Green presented the testimony of two witnesses, both of whom are mental health experts. Both witnesses primarily testified about the use of actuarial instruments and why they believe these instruments lack sufficient reliability to be used in assessing risk of reoffending. They explained the deficiencies and limitations of various instruments and noted their lack of sufficient testing and peer review. Neither expert evaluated Green and, thus, offered no opinion concerning Green's risk of future dangerousness.

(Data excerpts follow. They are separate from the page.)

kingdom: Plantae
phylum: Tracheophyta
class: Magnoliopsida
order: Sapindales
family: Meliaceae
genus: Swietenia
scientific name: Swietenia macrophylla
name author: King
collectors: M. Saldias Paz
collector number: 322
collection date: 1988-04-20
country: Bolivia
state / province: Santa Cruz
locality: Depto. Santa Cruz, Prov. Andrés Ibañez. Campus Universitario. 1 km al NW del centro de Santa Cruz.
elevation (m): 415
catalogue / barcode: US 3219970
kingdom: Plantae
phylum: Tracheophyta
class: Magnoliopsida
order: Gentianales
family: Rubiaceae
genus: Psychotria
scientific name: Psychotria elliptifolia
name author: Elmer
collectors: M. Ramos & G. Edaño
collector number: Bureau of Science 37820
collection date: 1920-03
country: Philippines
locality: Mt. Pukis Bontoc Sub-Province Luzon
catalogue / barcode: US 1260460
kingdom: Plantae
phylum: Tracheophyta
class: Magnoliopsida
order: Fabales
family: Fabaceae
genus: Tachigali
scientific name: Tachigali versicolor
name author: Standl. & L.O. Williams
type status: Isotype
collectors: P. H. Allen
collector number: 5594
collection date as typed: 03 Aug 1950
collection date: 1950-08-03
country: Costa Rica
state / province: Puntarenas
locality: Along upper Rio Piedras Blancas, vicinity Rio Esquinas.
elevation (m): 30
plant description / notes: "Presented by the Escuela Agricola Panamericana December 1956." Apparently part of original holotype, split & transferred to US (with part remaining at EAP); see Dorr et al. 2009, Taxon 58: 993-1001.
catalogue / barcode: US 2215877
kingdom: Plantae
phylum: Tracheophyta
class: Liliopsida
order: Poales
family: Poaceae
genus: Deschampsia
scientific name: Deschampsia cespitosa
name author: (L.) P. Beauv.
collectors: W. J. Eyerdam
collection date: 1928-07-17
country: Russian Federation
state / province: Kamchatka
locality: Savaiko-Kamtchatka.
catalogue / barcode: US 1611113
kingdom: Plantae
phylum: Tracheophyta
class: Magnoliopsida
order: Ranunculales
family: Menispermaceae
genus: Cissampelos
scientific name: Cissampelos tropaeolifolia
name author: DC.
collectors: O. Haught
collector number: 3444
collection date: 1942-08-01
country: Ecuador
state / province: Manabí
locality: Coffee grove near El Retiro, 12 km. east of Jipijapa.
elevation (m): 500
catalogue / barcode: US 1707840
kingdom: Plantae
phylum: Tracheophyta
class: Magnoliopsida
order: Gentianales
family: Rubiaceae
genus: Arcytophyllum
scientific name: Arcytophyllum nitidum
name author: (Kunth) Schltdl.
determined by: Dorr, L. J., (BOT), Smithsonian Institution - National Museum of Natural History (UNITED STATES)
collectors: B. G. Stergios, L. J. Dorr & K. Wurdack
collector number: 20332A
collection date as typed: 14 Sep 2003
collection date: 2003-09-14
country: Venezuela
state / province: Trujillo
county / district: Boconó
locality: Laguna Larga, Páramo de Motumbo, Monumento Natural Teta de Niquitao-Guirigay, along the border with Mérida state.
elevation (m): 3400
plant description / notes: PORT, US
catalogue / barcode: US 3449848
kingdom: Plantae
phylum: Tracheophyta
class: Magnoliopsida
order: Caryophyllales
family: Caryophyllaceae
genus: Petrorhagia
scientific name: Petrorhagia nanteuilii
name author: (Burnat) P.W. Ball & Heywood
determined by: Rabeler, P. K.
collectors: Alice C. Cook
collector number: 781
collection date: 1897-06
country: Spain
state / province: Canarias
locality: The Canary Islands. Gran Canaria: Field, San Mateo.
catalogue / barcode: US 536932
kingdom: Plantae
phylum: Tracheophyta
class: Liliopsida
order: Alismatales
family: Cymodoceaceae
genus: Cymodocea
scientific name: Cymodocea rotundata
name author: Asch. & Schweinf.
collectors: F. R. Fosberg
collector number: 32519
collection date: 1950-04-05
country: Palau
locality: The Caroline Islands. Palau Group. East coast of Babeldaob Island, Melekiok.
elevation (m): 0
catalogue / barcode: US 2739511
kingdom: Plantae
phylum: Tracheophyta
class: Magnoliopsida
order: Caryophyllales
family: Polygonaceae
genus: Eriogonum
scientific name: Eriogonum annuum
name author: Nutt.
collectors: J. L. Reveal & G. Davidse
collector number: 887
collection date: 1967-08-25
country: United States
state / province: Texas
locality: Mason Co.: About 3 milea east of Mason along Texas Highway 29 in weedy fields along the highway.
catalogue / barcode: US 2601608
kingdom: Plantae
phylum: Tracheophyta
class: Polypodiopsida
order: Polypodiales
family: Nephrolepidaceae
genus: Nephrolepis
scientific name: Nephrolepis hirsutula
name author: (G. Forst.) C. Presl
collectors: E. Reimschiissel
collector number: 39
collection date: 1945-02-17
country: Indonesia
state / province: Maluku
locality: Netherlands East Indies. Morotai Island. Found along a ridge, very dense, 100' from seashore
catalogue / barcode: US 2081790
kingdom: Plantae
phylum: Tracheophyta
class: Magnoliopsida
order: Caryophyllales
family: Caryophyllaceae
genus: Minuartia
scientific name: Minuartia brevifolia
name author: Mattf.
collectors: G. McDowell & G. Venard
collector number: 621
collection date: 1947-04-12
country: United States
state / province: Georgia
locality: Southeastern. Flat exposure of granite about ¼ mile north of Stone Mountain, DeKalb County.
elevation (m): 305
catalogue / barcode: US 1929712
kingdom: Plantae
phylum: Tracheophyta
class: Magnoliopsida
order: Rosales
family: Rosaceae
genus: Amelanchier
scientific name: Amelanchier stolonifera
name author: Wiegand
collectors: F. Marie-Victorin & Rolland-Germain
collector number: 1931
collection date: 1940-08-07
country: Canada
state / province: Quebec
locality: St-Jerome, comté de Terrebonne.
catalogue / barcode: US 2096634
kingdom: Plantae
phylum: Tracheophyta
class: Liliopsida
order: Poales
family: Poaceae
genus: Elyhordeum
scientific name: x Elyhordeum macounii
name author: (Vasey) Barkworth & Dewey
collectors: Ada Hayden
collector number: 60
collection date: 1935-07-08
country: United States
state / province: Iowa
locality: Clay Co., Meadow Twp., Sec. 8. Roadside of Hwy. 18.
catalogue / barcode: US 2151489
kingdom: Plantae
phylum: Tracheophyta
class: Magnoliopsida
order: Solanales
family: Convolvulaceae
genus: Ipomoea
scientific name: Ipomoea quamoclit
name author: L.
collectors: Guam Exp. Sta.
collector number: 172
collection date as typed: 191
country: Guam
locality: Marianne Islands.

In sum, the evidence presented to the jury consisted of the testimony of five expert witnesses, only two of whom rendered an opinion regarding Green's risk of reoffending. One believed that the risk was "high" and the other found it to be "very high." Only one of these two experts actually administered and considered the results from actuarial instruments. However, he did so after he had completed the formulation of his "almost open and shut" opinion that Green presented a "very high risk." Green presented no countervailing opinions. And, while Green's counsel discussed actuarial instruments in his closing argument, the State did not. Nor were they mentioned in the trial court's instructions to the jury. On this record, we conclude that if the admission of testimony regarding the use of actuarial instruments by Dr. Jensen was error, it was harmless.

Affirmed.

BLUE, C.J., and PARKER, J., concur.

NOTES

[1] Frye v. United States, 293 F. 1013 (D.C.Cir. 1923).